The DNS in Tor Onion Services
NOTE: This issue is created as a place to dump my ideas, this is not a complete proposal. It may even be entirely stupid, but I would like to prompt some discussion.
With that note of out the way, what the hell am I on about here? At the Tor meeting in Lisbon 2024 I was discussing with Jeremy (of Namecoin) about TLSA records for onion services. Given the (if I say so myself, successful) work I've done on CAA records (spec proposal 343-rend-caa) it seems natural to also put TLSA records in the onion service descriptor.
Given that, I thought, why are we trying to define something different for every DNS record type. Why not, instead, simply shove the entire DNS into Tor, so we only need to do this extension work once.
This raises a few important questions:
- am I sane?
- what problems would this cause?
- would this even work?
- how would this work?
- and most importantly: what security implications would this have?
My initial thought was to put the BIND Zone file format (RFC 1035, as extended) into the descriptor file. At first this seems the natural way to do it, however it creates some issues for extensibility. For every new DNS RR Type every part of the network that parses this will need to know how to parse the RR textual representation. It's therefore likely better for the future to instead store the wire-format of RRs in the descriptor, probably in some compressed binary (and then base64 encoded) blob to reduce the size of the descriptor. A DNS resolver could then serve new DNS types without having to know what they actually are.
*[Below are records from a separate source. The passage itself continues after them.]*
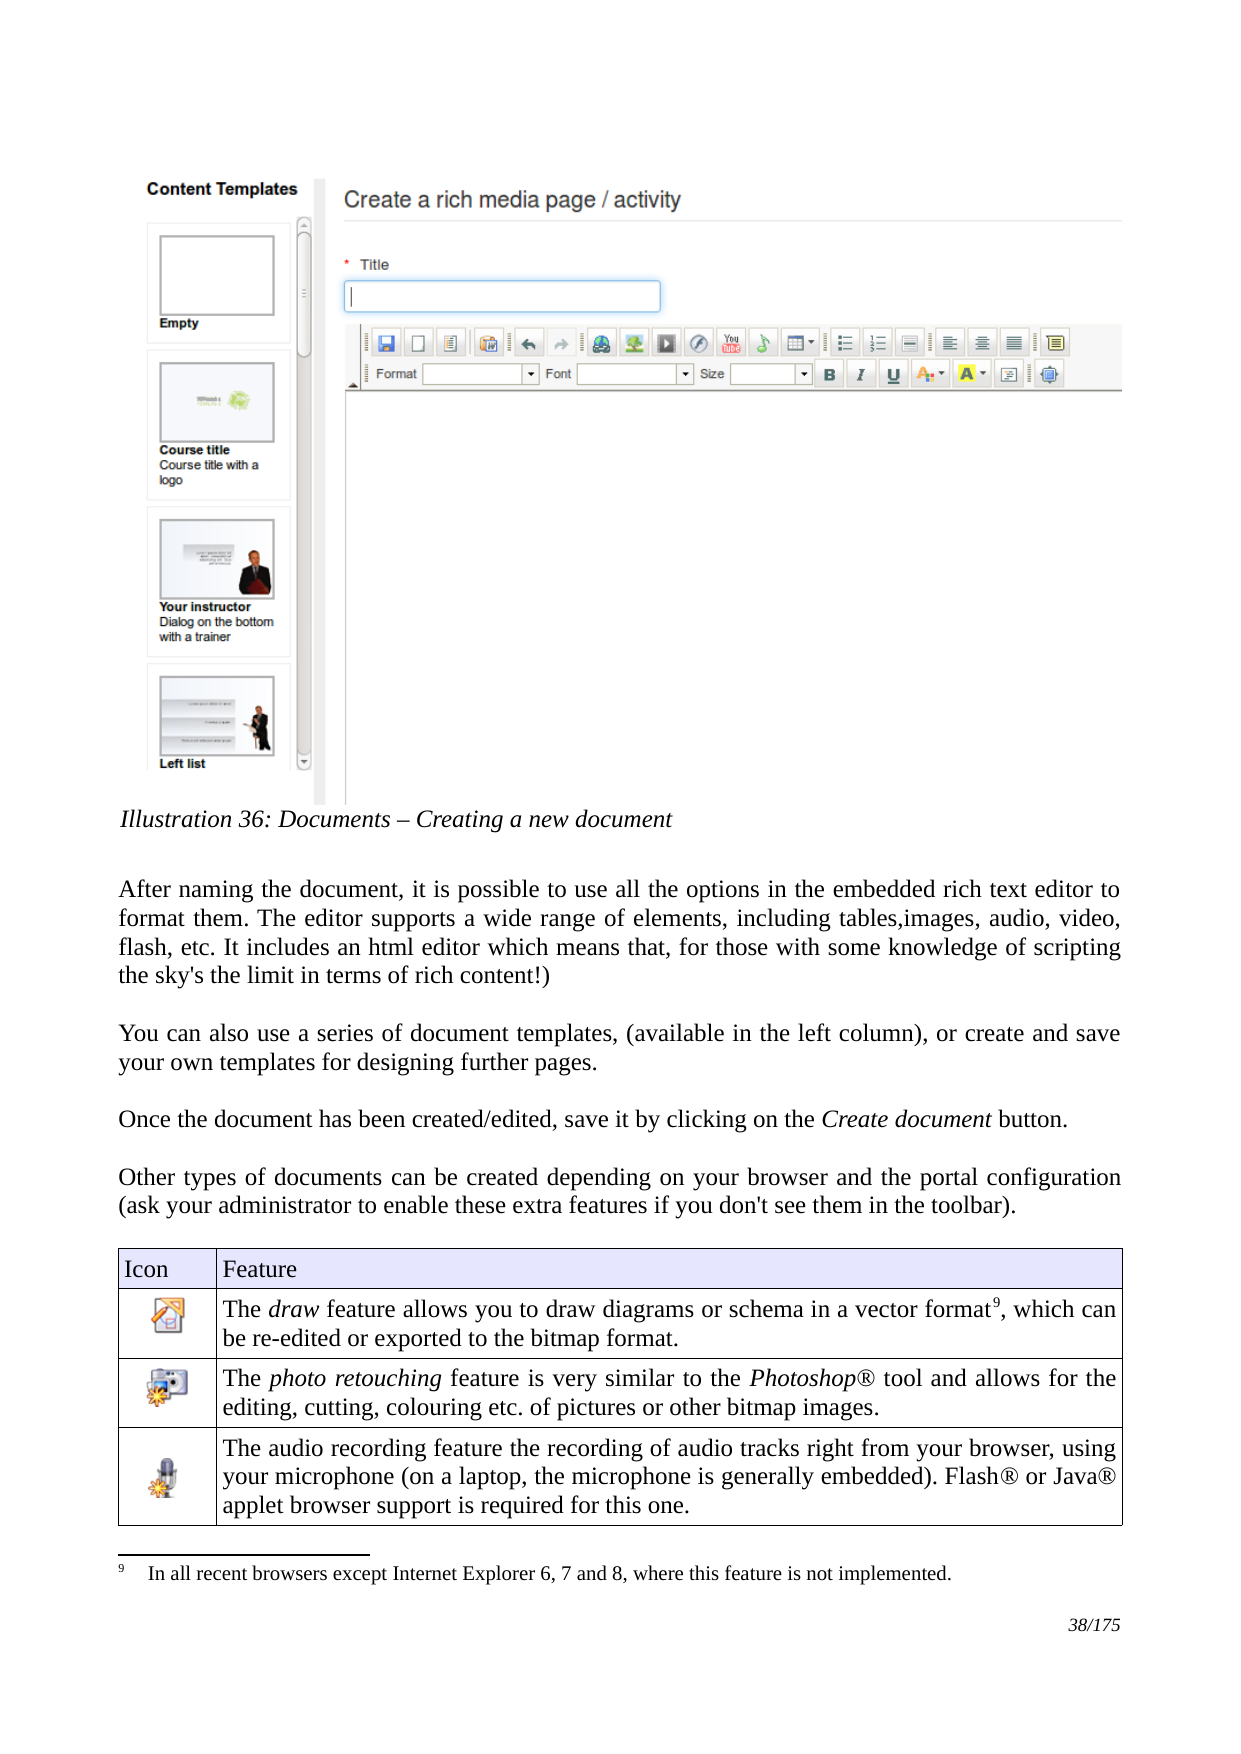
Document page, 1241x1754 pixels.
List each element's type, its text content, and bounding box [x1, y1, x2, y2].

picture [148, 1295, 187, 1335]
table_cell [119, 1359, 216, 1427]
text After naming the document, it is possible to use all the options in the embedded rich text editor to format them. The editor supports a wide range of elements, including tables,images, audio, video, flash, etc. It includes an html editor which means that, for those with some knowledge of scripting the sky's the limit in terms of rich content!) [118, 874, 1122, 989]
text Other types of documents can be created depending on your browser and the portal configuration (ask your administrator to enable these extra features if you don't see them in the toolbar). [118, 1162, 1122, 1219]
table_cell The draw feature allows you to draw diagrams or schema in a vector format, which can be re-edited or exported to the bitmap format. [217, 1289, 1122, 1357]
picture [118, 173, 1122, 805]
picture [148, 1458, 187, 1498]
table_header Feature [217, 1249, 1122, 1288]
table_cell [119, 1289, 216, 1334]
table_cell The audio recording feature the recording of audio tracks right from your browser, using your microphone (on a laptop, the microphone is generally embedded). Flash® or Java® applet browser support is required for this one. [217, 1428, 1122, 1524]
text Once the document has been created/edited, save it by clicking on the Create document button. [118, 1104, 1122, 1133]
table_cell The photo retouching feature is very similar to the Photoshop® tool and allows for the editing, cutting, colouring etc. of pictures or other bitmap images. [217, 1359, 1122, 1427]
text You can also use a series of document templates, (available in the left column), or create and save your own templates for designing further pages. [118, 1018, 1122, 1075]
table_cell [119, 1335, 216, 1357]
table_header Icon [119, 1249, 216, 1288]
text Illustration 36: Documents – Creating a new document [120, 805, 1120, 833]
picture [146, 1365, 188, 1407]
table_cell [119, 1428, 216, 1524]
Putting the whole DNS in Tor raises some semantic questions, such as (but not limited to, I've likely missed a lot):
- what is the purpose of A and AAAA records, if any purpose at all
- CNAMES; how do they work, same goes for DNAME?
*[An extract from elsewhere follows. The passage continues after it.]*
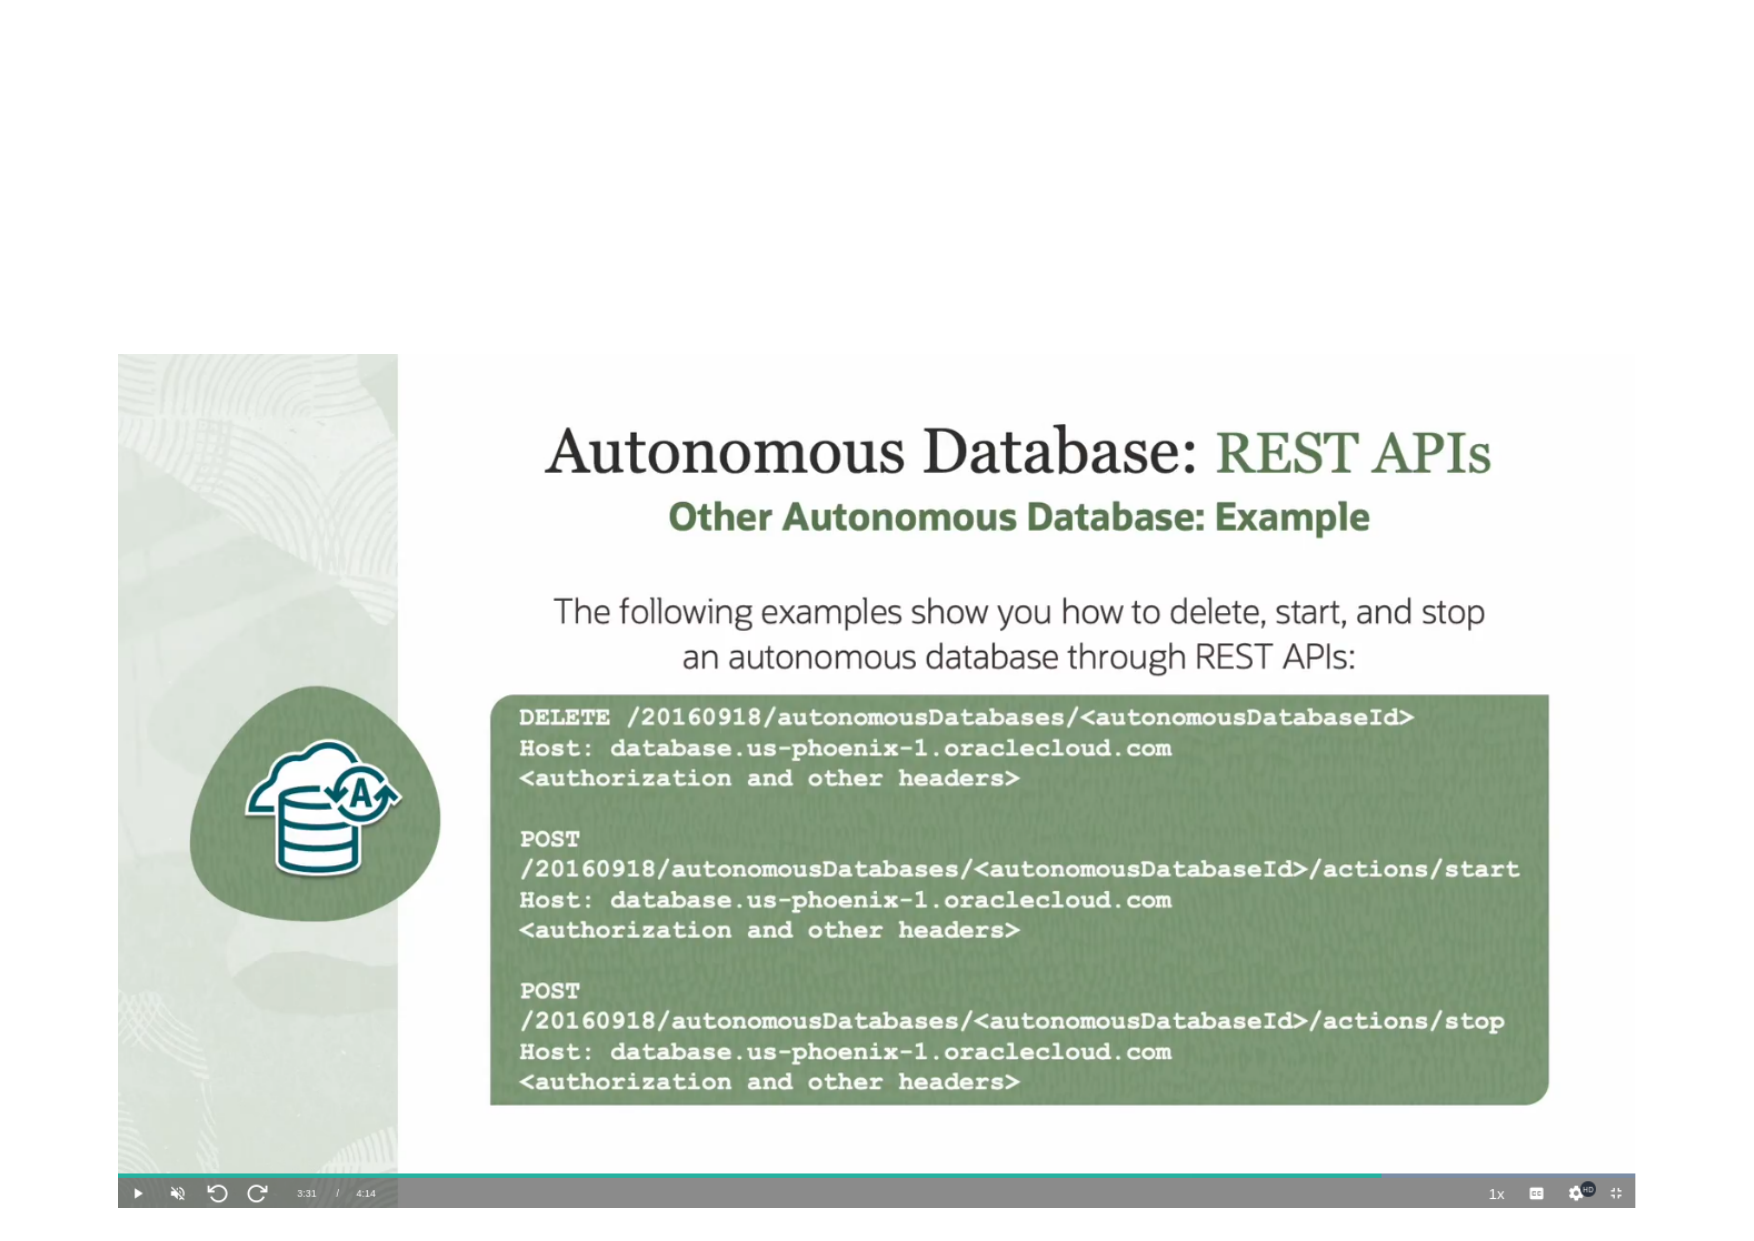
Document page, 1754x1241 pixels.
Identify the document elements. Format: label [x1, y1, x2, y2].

picture [118, 354, 1636, 1208]
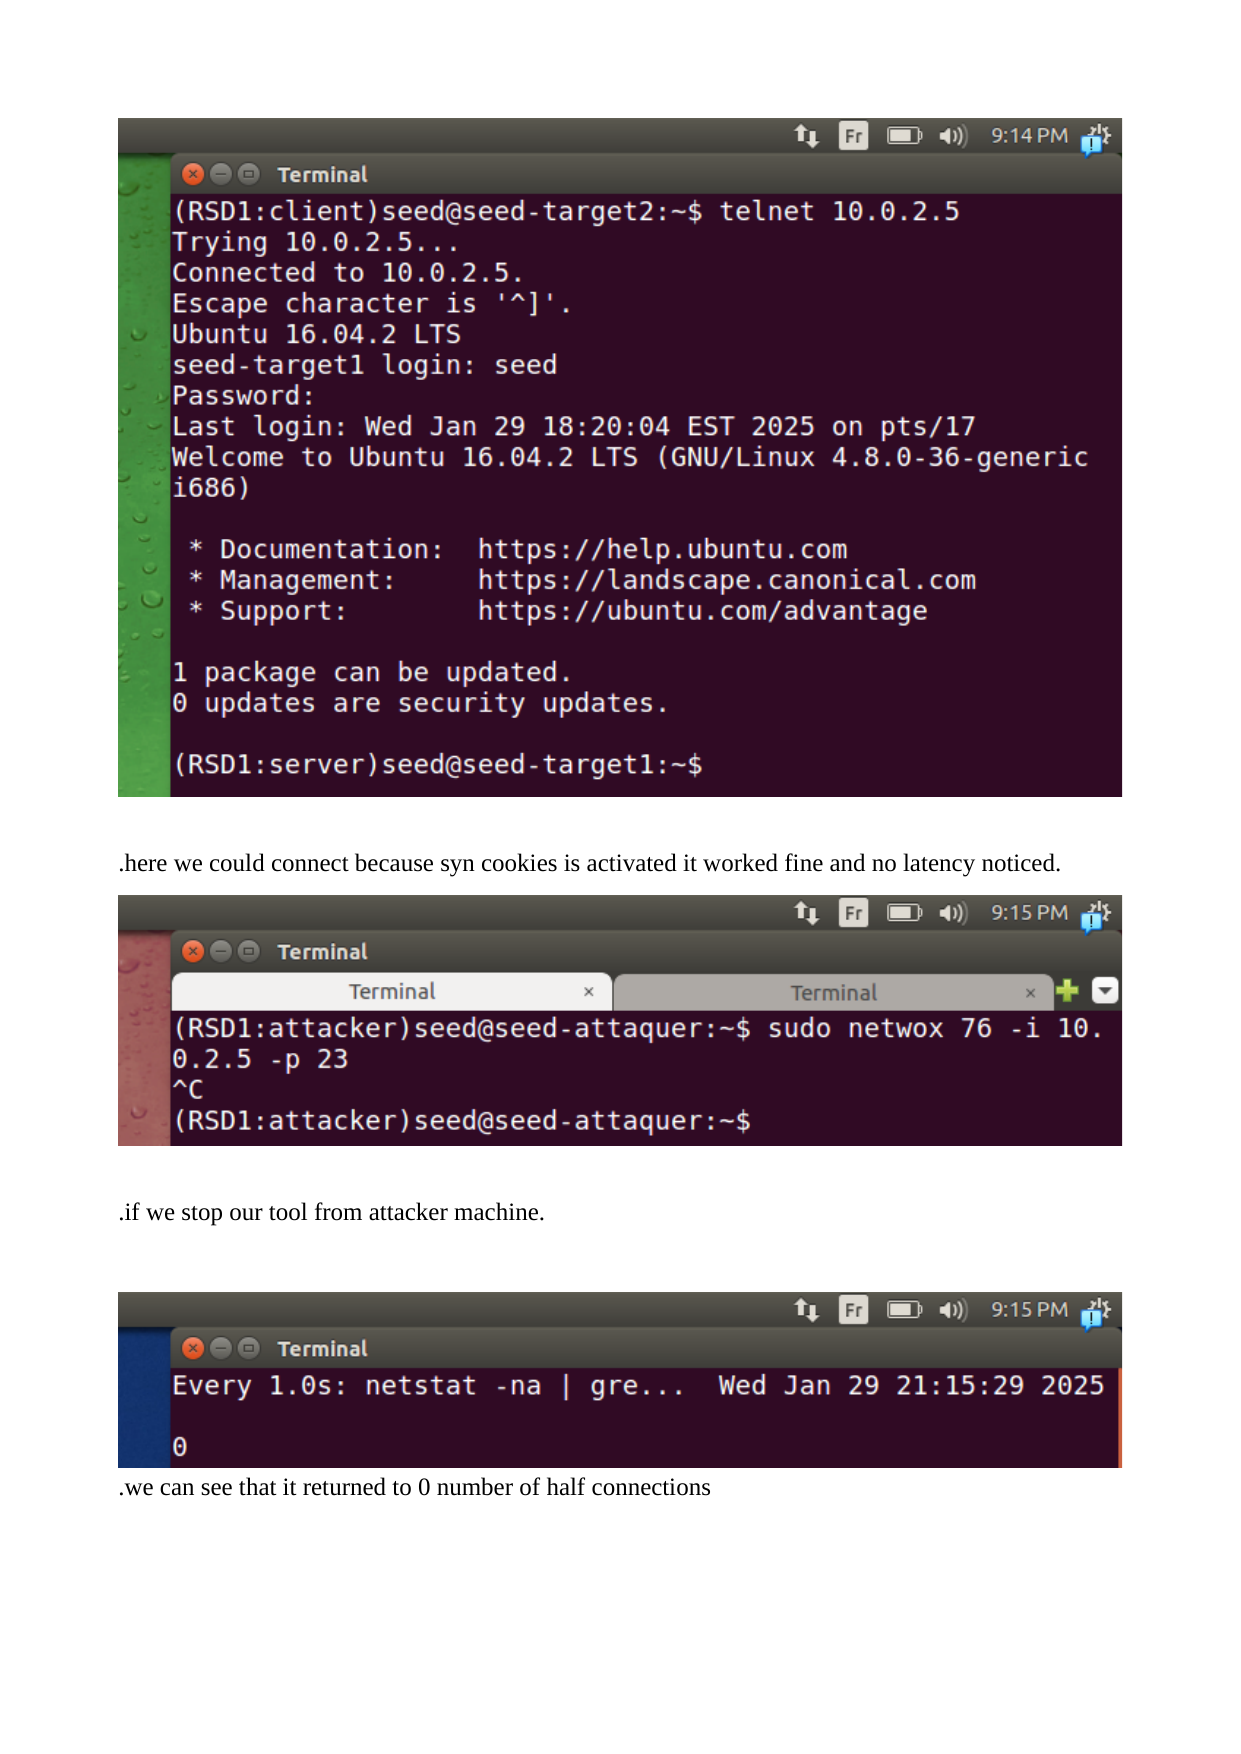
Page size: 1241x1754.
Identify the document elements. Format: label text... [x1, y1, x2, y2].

- what do NS records even do?
- how do HTTPS records work for their IPv4 and IPv6 fields? (ECH etc would be useful without modification)
- PTR records are likely useless
For A and AAAA records, could a new RR be defined of some form of 'endpoint ID' that gets passed with the introduction message to direct the onion service which backing service should be connected. That is a method for ssh q@a.<address>.onion
and ssh q@b.<address>.onion
to go to different servers, by this new A like record.
Another possibility putting the entire DNS in Tor allows is transparent proxying to onion services on a network. A network could run a local authoritative DNS server for *.onion
, and answer to all queries from the DNS in the service descriptor except A/AAAA. For A/AAAA it can assign an ID and encode this ID inside a local routable address (e.g. within 10/8
). This address block is then routed to a Tor proxy that can undo this ID to onion service address conversion and transparently proxy TCP connections - and UDP once this is added to Tor. This would allow devices on this network to use onion services completely obliviously.
One final consideration is that of DNSSEC. Some protocols (e.g. DANE) require DNSSEC to function properly. My initial idea on this is to define every *.onion
as a DNSSEC TA, and put the TA public key in the descriptor (such that it is signed, and therefore trusted).
To conclude this semi brain dump: put the entire DNS in Tor. I think it'd work, please tell me how I did it wrong.